## [Work instructions]
In the data that follows, count each line with the string "dashed"; the reply is the number only.

## [Data under study]
>>
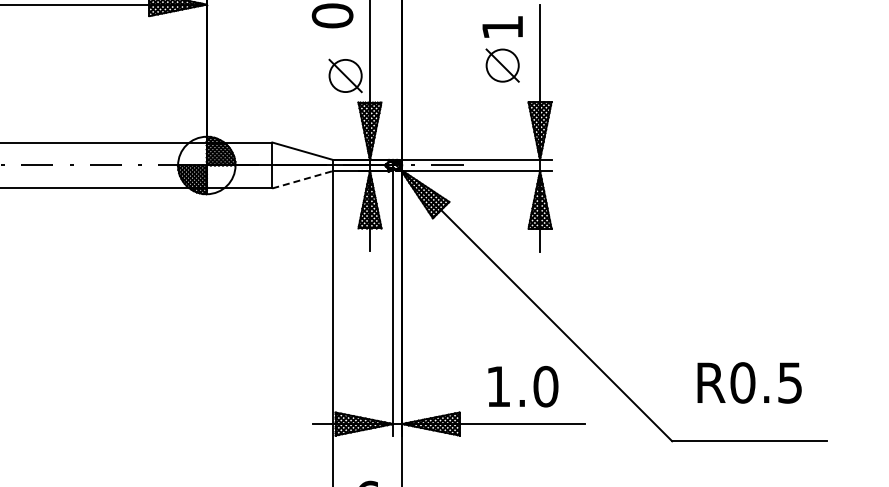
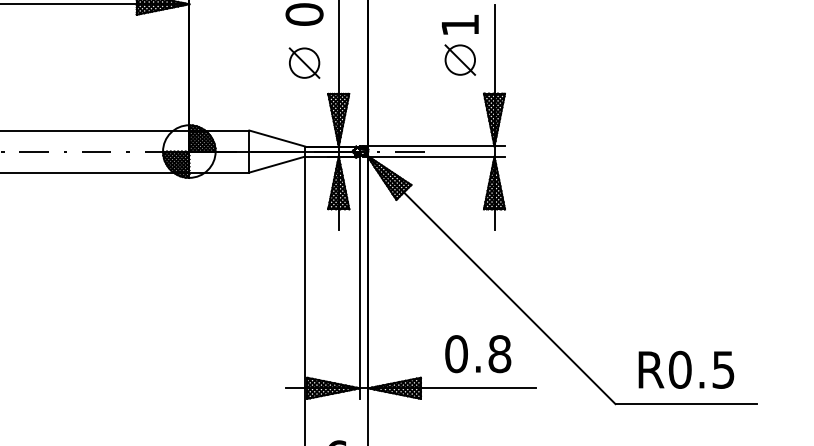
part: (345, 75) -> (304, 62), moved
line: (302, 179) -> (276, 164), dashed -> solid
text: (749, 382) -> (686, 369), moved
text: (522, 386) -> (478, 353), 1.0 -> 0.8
<<
>>
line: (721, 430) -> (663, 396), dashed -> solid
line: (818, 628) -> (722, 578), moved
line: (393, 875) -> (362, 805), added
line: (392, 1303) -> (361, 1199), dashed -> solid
<<
## [Answer]
3